Hepatitis C virus (HCV) infection has a high risk of liver cirrhosis and hepatocellular carcinoma at later stages. We recently identified a peptide derived from the HCV core protein capable of inducing both cellular and humoral responses to nearly all HCV-positive patients in Japan with different human leukocyte antigen (HLA)-class I-A alleles. To assess the safety and immune responses to this novel peptide, we conducted a phase I dose-escalation study of the vaccination for 26 HCV-positive patients who were either non-responders to the interferon-based therapy (n = 23) or refused it (n = 3). The regimen was well tolerated, with no severe vaccine-related toxicity. Twenty-five and 22 patients completed the first and second cycle vaccination (6 and 12 vaccine injections), respectively. After a series of six vaccine injections, peptide-specific CTL activity was augmented in peripheral blood mononuclear cells from 15 of 25 patient samples, with an expected optimal dose of 1 mg peptide. After 12 vaccine injections, peptide-specific IgG production was augmented in plasma from the majority of patients (15 of 22 patients) tested, but not in a dose-dependent fashion. There were two HCV RNA responders with >1 log declines.
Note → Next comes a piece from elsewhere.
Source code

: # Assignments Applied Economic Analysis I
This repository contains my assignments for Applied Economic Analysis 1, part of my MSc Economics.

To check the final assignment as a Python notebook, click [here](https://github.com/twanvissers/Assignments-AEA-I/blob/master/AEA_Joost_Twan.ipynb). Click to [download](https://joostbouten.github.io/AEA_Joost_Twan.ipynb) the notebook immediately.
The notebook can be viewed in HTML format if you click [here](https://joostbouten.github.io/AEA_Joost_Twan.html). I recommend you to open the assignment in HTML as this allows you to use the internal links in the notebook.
Among patients whose pre-vaccination levels of alanine aminotransferase and alpha feto-protein exceeded the normal ranges, a <30% decrease was found in 7 of 24 and three of six patients, respectively. Because of its tolerability and higher rate of immune boosting, this protocol is recommended for a phase II study to investigate its clinical efficacy.

Figure 1

CTL activity to C35‐44, Epstein–Barr virus (EBV), and influenza virus (Flu) peptides. Peripheral blood mononuclear cells from pre‐, post‐6th, and post‐12th vaccination were incubated with each of C35‐44, EBV, or Flu peptide relevant to the patients’ human leukocyte antigen (HLA) alleles, after which their CTL activity was measured in quadruplicate assays. Representative results of four cases (patients 7, 13, 21, and 22) are shown. Each bar indicates the interferon‐γ value of positive wells of quadruplicate culture.